### Problem description:
Print the part of the passage on spiritual warfare starting at "In spiritual warfare, when" and ending at "you. (Psalm 59:12)", word for word.

### Source passage:
+ + + +
Our God-given authority. There is nothing worse than hearing someone
say, “This is to big for me. I'm gonna let God handle it.” This
is a perfect example of quenching the Spirit. I
Thessalonians 5:19. God has
given us the power and it is up to us to walk in it, not half way,
but completely.
How do we choose our
battles? Naturally it's a
personal choice, but I'm going to tell you a battle that really is
not worth your time. One of the biggest areas in life that causes the
most strife is when someone is talking about you. Someone doesn't
like you and is talking about you behind your back. How many of you
want to confront that person? Who doesn't? Especially if what they
are spreading are lies. Those are definitely not battles that we need
to get into a confrontation about or fight about or holler and scream
over. Those battles are small, meaningless, petty spirits that will
reel you into their game making you just as petty as them. Misery
loves company. People who gossip love other people who gossip. People
who stir up strife love other people who stir up strife. This is not
spiritual warfare.
The
more you study and practice the art of spiritual warfare the more
you'll understand the art of binding and loosing. To bind
means to tie something together, or glue something together. To loose
of course means to undo something bound or tied together. To loose
also means to set free.
What do you do?
In spiritual warfare, when someone is talking about you falsely, you
can bind their spirit by binding Psalm 59
upon your heart. Psalm 59
is a chapter that focuses on keeping your enemies away. You are
asking God to deliver and defend you from your enemies. You are
asking God to awake and visit them. You are asking God to do judgment
against them for cursing and lying about you. (Psalm 59:12)
Now,
when I mention the above chapter to Christians, you can hear a pin
drop in the room. This is an area that scares them, but this is
spiritual warfare. Understanding your power and using it. Spiritual
warfare is about walking in said power. It is about standing on the
Word of God. When we are faithfully walking with God it is about
standing on Exodus 23:22,
when God says, “...I will be an enemy unto your enemies, and an
adversary unto your adversaries.” Once again silence fills the
room. But some Christians will say, “I don't know about that. I
have to pray on that. I don't think God wants me to do that.” My
response is, “Why is it in the Bible if you can't use it?” Once
again, you can hear a pin drop.
+ + + +
### Data for analysis:
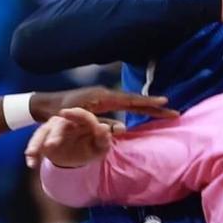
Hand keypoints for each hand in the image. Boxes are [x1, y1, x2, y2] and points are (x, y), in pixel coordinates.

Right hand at [24, 108, 115, 169]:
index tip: (64, 113)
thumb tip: (108, 128)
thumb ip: (105, 138)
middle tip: (51, 144)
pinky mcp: (43, 141)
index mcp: (82, 120)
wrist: (80, 156)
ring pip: (42, 133)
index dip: (74, 114)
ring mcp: (52, 130)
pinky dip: (32, 154)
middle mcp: (65, 122)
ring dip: (37, 143)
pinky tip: (31, 163)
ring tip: (33, 152)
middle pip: (58, 125)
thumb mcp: (102, 145)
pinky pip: (35, 145)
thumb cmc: (92, 146)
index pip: (81, 115)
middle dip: (53, 134)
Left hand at [28, 86, 176, 125]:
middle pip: (136, 101)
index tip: (166, 103)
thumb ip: (89, 121)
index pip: (130, 100)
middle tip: (175, 112)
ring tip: (166, 111)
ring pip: (132, 103)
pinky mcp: (103, 101)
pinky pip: (125, 105)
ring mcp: (104, 97)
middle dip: (155, 107)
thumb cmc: (58, 113)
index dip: (148, 103)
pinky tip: (146, 112)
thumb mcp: (73, 118)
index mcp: (102, 97)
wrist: (47, 105)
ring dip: (148, 107)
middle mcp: (106, 94)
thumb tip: (113, 128)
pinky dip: (137, 108)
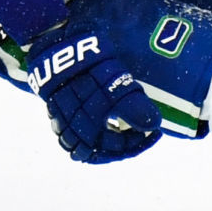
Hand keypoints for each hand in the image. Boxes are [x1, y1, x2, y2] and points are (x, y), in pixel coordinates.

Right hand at [25, 28, 162, 162]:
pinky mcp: (57, 115)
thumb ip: (136, 110)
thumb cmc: (92, 76)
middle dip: (123, 144)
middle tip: (140, 132)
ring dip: (106, 140)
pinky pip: (74, 132)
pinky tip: (103, 121)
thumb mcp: (118, 91)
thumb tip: (155, 125)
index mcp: (91, 136)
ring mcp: (62, 126)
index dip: (140, 142)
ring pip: (85, 145)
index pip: (120, 150)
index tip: (154, 131)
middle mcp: (74, 137)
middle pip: (102, 152)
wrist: (61, 58)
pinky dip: (91, 131)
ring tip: (123, 130)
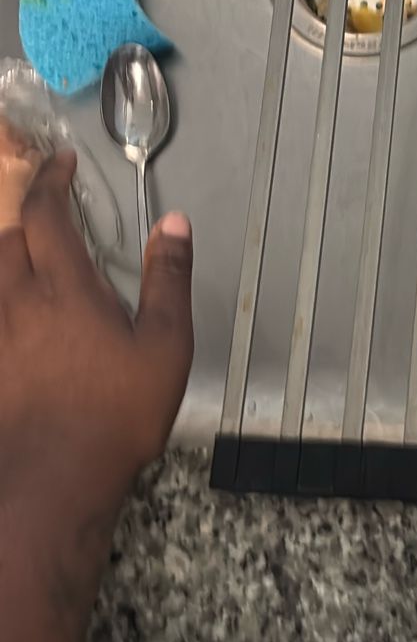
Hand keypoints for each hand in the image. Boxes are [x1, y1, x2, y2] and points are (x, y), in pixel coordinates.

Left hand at [0, 151, 193, 557]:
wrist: (53, 479)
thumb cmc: (116, 413)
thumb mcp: (165, 345)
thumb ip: (168, 279)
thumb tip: (173, 224)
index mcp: (64, 288)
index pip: (46, 214)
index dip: (51, 181)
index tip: (61, 162)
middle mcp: (18, 302)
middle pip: (6, 238)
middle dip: (25, 216)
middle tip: (49, 212)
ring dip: (7, 254)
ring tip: (29, 258)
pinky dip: (2, 300)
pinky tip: (17, 317)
+ + + +
### Response to the exercise:
In spiritual warfare, when someone is talking about you falsely, you
can bind their spirit by binding Psalm 59
upon your heart. Psalm 59
is a chapter that focuses on keeping your enemies away. You are
asking God to deliver and defend you from your enemies. You are
asking God to awake and visit them. You are asking God to do judgment
against them for cursing and lying about you. (Psalm 59:12)